§ **EXERCISE DETAILS**:
Write the lines below out exactly, dropping each picture.

----- DATASET SECTION -----

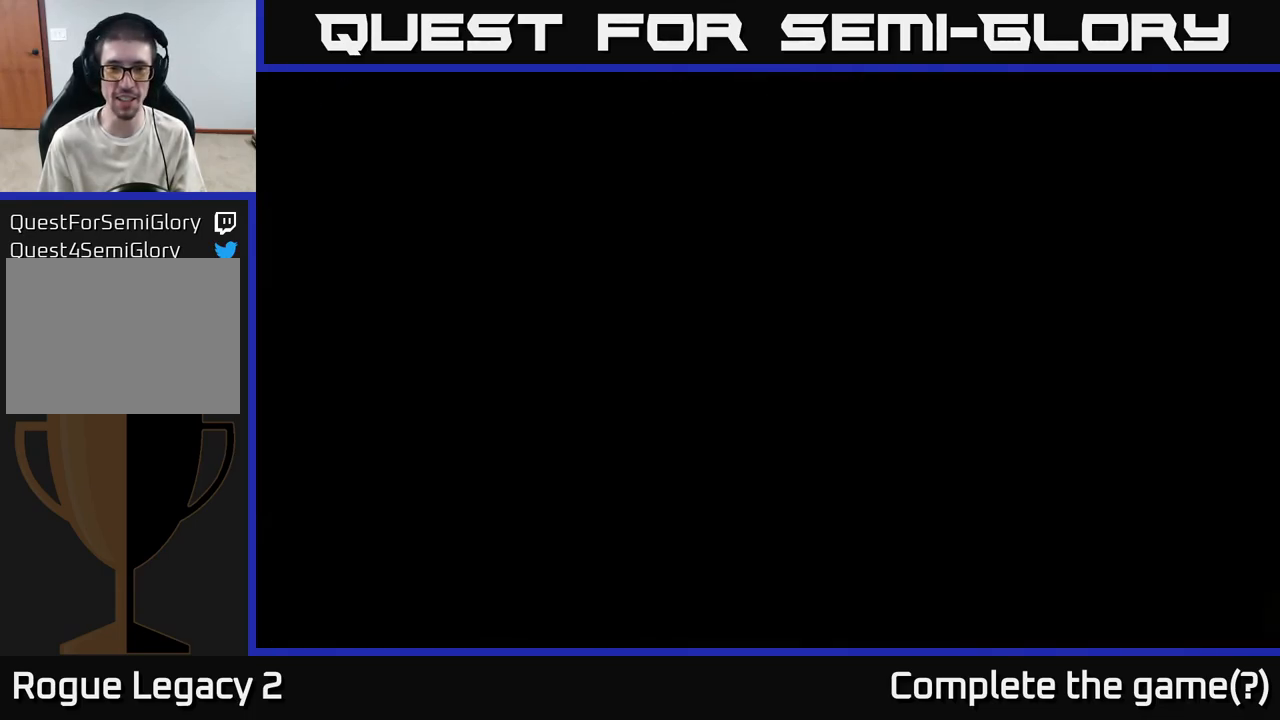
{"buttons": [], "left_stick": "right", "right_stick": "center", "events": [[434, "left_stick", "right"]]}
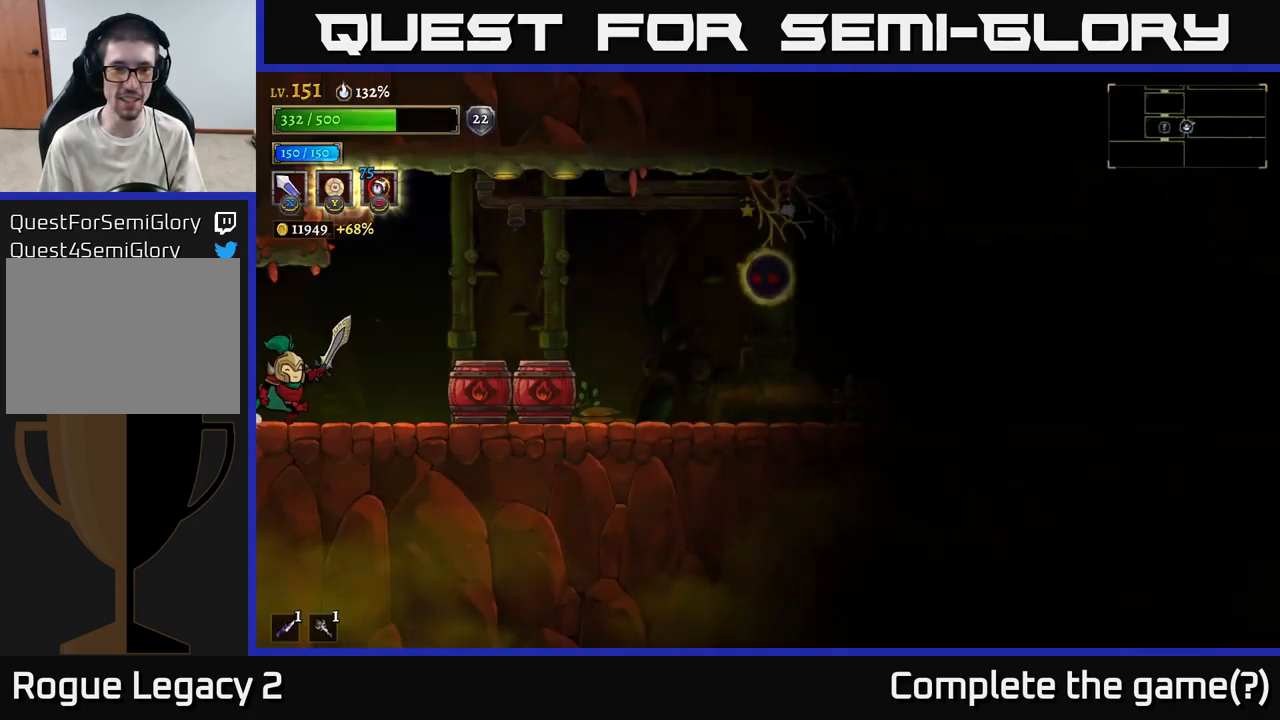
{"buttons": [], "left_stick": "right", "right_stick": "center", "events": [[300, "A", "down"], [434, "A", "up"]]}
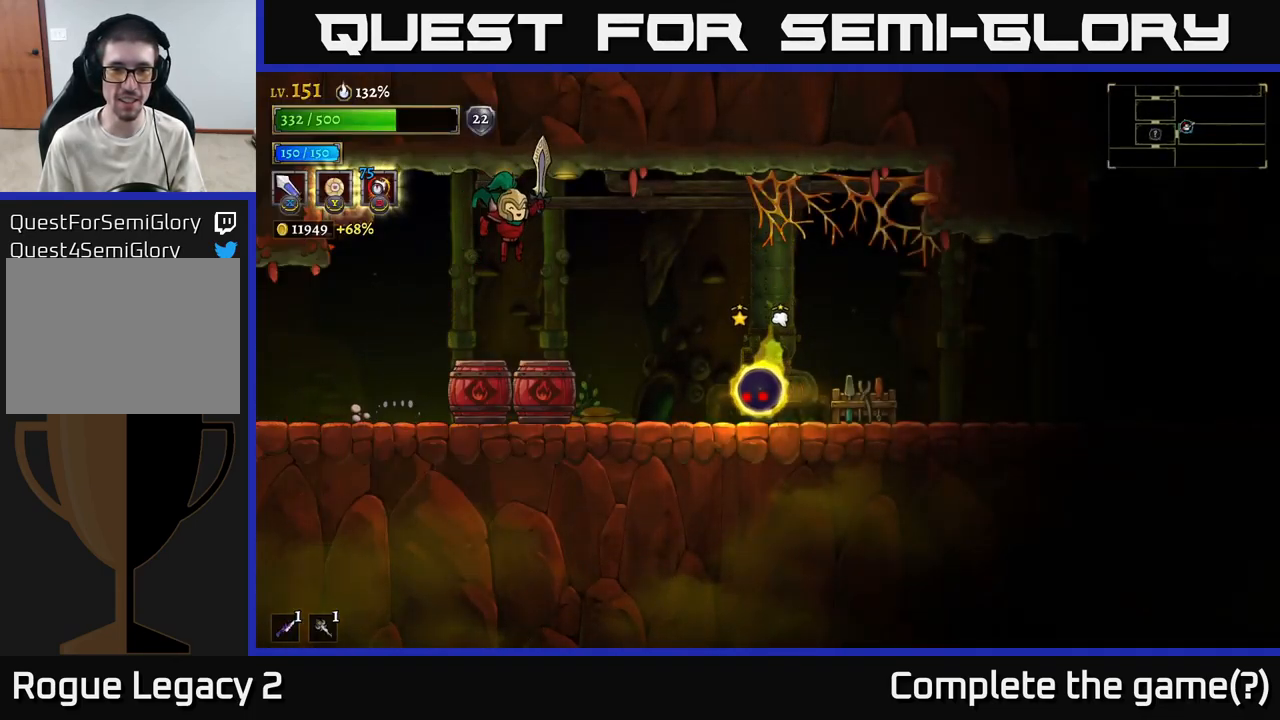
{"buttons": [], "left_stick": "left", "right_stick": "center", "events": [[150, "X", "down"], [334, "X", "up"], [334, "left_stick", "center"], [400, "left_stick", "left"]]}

-----

§ **SOLUTION TO THIS PROBLEM**:
{"buttons": [], "left_stick": "right", "right_stick": "center", "events": [[434, "left_stick", "right"]]}
{"buttons": [], "left_stick": "right", "right_stick": "center", "events": [[300, "A", "down"], [434, "A", "up"]]}
{"buttons": [], "left_stick": "left", "right_stick": "center", "events": [[150, "X", "down"], [334, "X", "up"], [334, "left_stick", "center"], [400, "left_stick", "left"]]}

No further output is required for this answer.